For the total sample, the correlations found between the degrees of incongruence and the value scores were very small, though statistically significant. This result corresponds to the findings of a meta-analysis of 264 effect sizes from 34 studies by Hackney and Sanders 2003 [26] on the health effects of religiosity: Before analysing the data in more detail, on average the correlation of mental health and religiosity was r = 0.10 (p < 0.0001). In the present study, although overall correlations were low, the effect sizes differentiating between the three clusters represent large effects in the sense of Cohen, when Competence and Warmth, at present and as expected at 80, were compared over the three clusters. Similarly, when comparing the degrees of incongruence with respect to expected Competence and Warmth at 80 for Cluster 1 on the one hand, and for Cluster 2 and 3 on the other, large effects were achieved.

An important limitation of the present study pertains to the fact that the results should be understood within the cultural context of Austria and other German speaking countries. Expectations about what one’s life will be like in old age to a large extent depend on the circumstances of the respective culture and thus should be generalized only cautiously. Another limitation of the study stems from the respondents’ age in the present study. Although covering a wide range, the average age of participants was 34 years. Thus, future study might focus on the realand ideal images of younger adults, youth, or even children. A further limitation of the study pertains to the fact that 70% of respondents were females and it should be noted that real and ideal images might vary between genders. For all these reasons, also within German speaking countries, future studies should use heterogeneous and, ideally, close to representative samples.

The present findings may be helpful by instigating further research with respect to the cognitive mechanisms that mediate the effects of Religiosity and Conservatism on resilience and coping resources. Whereas respondents of Cluster 2 were cautiously optimistic and those of Cluster 3 moderately pessimistic with respect to perceived and expected Warmth and Competence, the participants of Cluster 1 showed an entirely different pattern: religious and conservative issues seemed to be of a higher concern to them than the goals of being a competent and/or warm hearted type of a person either at present or in old age. Therefore, this group not only rated their ideal self-images for Warmth and Competence comparatively low, but also experienced less incongruence between the real and ideal self-images as compared to the other two groups.
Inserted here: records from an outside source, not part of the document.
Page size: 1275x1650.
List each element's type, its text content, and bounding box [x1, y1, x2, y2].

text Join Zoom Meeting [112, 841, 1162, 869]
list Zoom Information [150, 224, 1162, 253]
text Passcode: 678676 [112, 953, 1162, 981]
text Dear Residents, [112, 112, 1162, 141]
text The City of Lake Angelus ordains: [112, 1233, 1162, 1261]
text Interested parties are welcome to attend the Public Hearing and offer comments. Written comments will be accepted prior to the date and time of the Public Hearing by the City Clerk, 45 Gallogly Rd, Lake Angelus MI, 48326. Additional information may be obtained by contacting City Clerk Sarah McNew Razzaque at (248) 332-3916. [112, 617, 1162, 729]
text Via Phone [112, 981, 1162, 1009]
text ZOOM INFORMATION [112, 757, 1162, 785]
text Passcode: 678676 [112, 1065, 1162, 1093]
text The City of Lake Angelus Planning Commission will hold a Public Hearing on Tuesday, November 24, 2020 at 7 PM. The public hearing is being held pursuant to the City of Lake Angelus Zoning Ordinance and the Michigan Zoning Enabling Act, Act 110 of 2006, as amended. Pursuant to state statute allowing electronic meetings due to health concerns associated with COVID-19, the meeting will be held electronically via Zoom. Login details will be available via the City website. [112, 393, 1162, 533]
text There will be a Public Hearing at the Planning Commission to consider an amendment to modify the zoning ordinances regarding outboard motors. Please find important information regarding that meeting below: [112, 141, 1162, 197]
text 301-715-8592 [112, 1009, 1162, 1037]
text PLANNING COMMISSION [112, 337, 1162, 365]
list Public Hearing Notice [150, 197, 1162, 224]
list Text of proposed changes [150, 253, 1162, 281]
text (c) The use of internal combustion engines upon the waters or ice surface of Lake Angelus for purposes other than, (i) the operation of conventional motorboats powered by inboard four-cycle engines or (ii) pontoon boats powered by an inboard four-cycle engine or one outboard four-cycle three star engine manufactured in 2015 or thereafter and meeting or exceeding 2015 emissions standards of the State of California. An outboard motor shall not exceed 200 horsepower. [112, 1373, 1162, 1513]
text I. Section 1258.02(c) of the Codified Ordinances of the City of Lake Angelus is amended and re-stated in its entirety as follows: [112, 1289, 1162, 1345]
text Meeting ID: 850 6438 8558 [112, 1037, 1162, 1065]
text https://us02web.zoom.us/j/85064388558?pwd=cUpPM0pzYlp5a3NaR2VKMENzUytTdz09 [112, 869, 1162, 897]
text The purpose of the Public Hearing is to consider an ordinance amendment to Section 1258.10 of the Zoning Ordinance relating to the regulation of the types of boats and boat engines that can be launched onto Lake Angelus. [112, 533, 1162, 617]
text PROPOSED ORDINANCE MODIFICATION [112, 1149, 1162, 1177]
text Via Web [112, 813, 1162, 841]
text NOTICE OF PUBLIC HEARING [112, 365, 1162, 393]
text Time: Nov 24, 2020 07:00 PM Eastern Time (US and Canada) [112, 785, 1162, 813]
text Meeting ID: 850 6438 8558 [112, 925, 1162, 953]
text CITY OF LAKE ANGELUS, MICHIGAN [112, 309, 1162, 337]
The bottom line from the present findings for practical work is that value orientations should be considered. Religiosity, Conservatism, and Intellectualism should be taken into account as important resources whereas a tendency to endorse (family) harmony as a central guiding motive should be seen as a possible risk factor for mental well-being in old age. Putting a very high value on (family) harmony at old age may very well pose a risk factor for well-being during old age: It is commonly known that in today’s individualist society many old people are forced to live on their own, being widowed or divorced and largely detached from their children and (extended) families. Depending on an individual’s personal values, he or she may place less emphasis on exchanging frequently with family members in a joyful and harmonious way. People placing higher value on such harmonious exchange will miss it more when having to live on their own, while other, more introverted individuals might be better able to cope with living alone and might develop own interests and leisure activities apart from their family members more easily.